#### LISTED RECORDS
- Opening Delimiter -

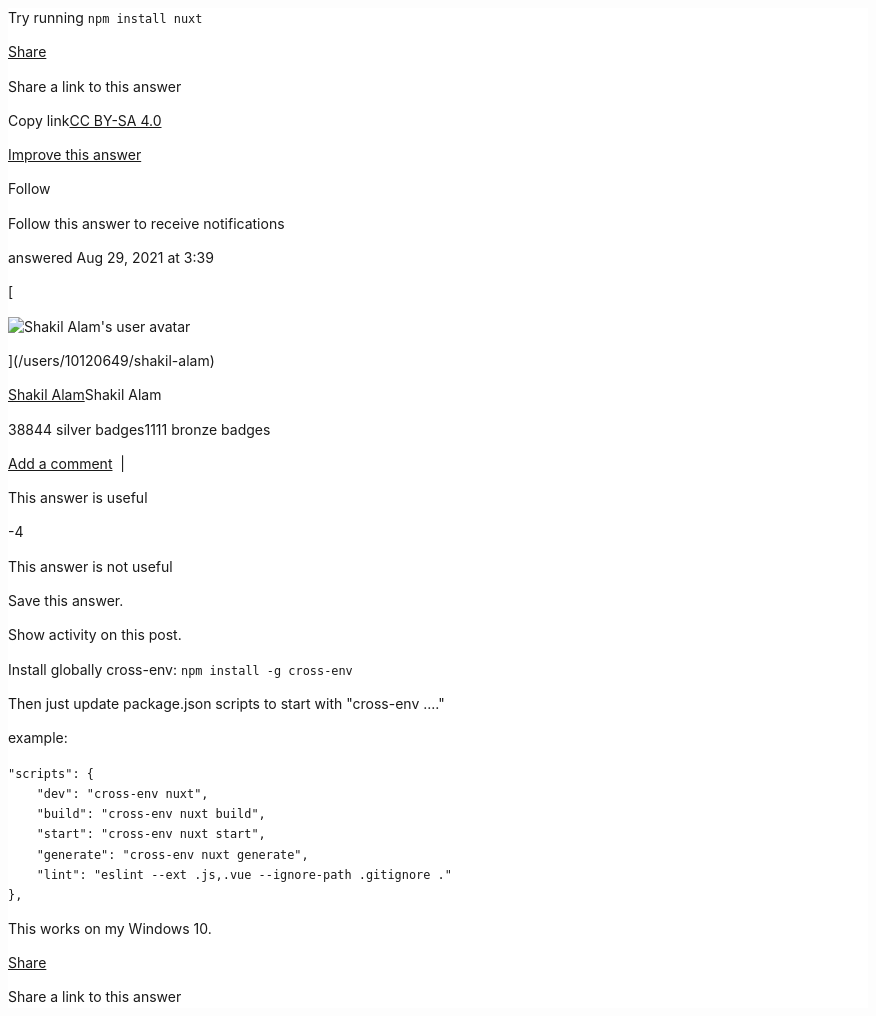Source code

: Try running `npm install nuxt`

[Share](/a/68969654 "Short permalink to this answer")

Share a link to this answer

Copy link[CC BY-SA 4.0](https://creativecommons.org/licenses/by-sa/4.0/ "The current license for this post: CC BY-SA 4.0")

[Improve this answer](/posts/68969654/edit)

Follow

Follow this answer to receive notifications

answered Aug 29, 2021 at 3:39

[

![Shakil Alam's user avatar](https://i.stack.imgur.com/2MaGL.png?s=64&g=1)

](/users/10120649/shakil-alam)

[Shakil Alam](/users/10120649/shakil-alam)Shakil Alam

38844 silver badges1111 bronze badges

[Add a comment](# "Use comments to ask for more information or suggest improvements. Avoid comments like “+1” or “thanks”.")  | [](# "Expand to show all comments on this post")

This answer is useful

\-4

This answer is not useful

Save this answer.

[](/posts/58190901/timeline)

Show activity on this post.

Install globally cross-env: `npm install -g cross-env`

Then just update package.json scripts to start with "cross-env ...."

example:

    "scripts": {
        "dev": "cross-env nuxt",
        "build": "cross-env nuxt build",
        "start": "cross-env nuxt start",
        "generate": "cross-env nuxt generate",
        "lint": "eslint --ext .js,.vue --ignore-path .gitignore ."
    },
    

This works on my Windows 10.

[Share](/a/58190901 "Short permalink to this answer")

Share a link to this answer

- Closing Delimiter -

#### EXERCISE AIM
Please rewrite the lines from the one holding "Then just update" through the last line, inclusive, with "cross-env" replaced by "env-cmd" and nothing else changed. Return only those lines.

#### ANSWER TO THE PROBLEM
Then just update package.json scripts to start with "env-cmd ...."

example:

    "scripts": {
        "dev": "env-cmd nuxt",
        "build": "env-cmd nuxt build",
        "start": "env-cmd nuxt start",
        "generate": "env-cmd nuxt generate",
        "lint": "eslint --ext .js,.vue --ignore-path .gitignore ."
    },
    

This works on my Windows 10.

[Share](/a/58190901 "Short permalink to this answer")

Share a link to this answer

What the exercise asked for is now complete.